Stored data entries:
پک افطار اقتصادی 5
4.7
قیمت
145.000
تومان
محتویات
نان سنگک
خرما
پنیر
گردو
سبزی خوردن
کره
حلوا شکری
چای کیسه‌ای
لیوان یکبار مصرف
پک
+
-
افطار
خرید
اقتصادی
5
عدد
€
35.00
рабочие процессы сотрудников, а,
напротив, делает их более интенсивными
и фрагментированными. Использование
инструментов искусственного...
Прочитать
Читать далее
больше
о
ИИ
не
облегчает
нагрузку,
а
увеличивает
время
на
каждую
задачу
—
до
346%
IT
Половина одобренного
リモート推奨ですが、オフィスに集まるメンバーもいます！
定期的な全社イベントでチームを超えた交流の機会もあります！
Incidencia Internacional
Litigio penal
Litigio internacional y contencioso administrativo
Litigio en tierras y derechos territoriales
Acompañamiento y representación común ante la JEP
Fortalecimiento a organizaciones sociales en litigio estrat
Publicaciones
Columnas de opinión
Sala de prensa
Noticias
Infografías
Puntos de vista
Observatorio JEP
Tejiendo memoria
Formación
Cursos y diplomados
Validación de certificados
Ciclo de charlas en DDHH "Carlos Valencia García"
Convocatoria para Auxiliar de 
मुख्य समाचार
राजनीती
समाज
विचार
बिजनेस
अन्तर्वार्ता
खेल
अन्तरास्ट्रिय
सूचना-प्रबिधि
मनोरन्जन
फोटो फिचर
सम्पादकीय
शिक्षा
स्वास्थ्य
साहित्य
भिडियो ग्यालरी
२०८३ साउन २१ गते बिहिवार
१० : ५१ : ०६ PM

◆ INSTRUCTIONS FOR THE TASK ◆
Return every line of the material above word for word, with nothing changed or left out.

◆ EXERCISE RESPONSE ◆
پک افطار اقتصادی 5
4.7
قیمت
145.000
تومان
محتویات
نان سنگک
خرما
پنیر
گردو
سبزی خوردن
کره
حلوا شکری
چای کیسه‌ای
لیوان یکبار مصرف
پک
+
-
افطار
خرید
اقتصادی
5
عدد
€
35.00
рабочие процессы сотрудников, а,
напротив, делает их более интенсивными
и фрагментированными. Использование
инструментов искусственного...
Прочитать
Читать далее
больше
о
ИИ
не
облегчает
нагрузку,
а
увеличивает
время
на
каждую
задачу
—
до
346%
IT
Половина одобренного
リモート推奨ですが、オフィスに集まるメンバーもいます！
定期的な全社イベントでチームを超えた交流の機会もあります！
Incidencia Internacional
Litigio penal
Litigio internacional y contencioso administrativo
Litigio en tierras y derechos territoriales
Acompañamiento y representación común ante la JEP
Fortalecimiento a organizaciones sociales en litigio estrat
Publicaciones
Columnas de opinión
Sala de prensa
Noticias
Infografías
Puntos de vista
Observatorio JEP
Tejiendo memoria
Formación
Cursos y diplomados
Validación de certificados
Ciclo de charlas en DDHH "Carlos Valencia García"
Convocatoria para Auxiliar de 
मुख्य समाचार
राजनीती
समाज
विचार
बिजनेस
अन्तर्वार्ता
खेल
अन्तरास्ट्रिय
सूचना-प्रबिधि
मनोरन्जन
फोटो फिचर
सम्पादकीय
शिक्षा
स्वास्थ्य
साहित्य
भिडियो ग्यालरी
२०८३ साउन २१ गते बिहिवार
१० : ५१ : ०६ PM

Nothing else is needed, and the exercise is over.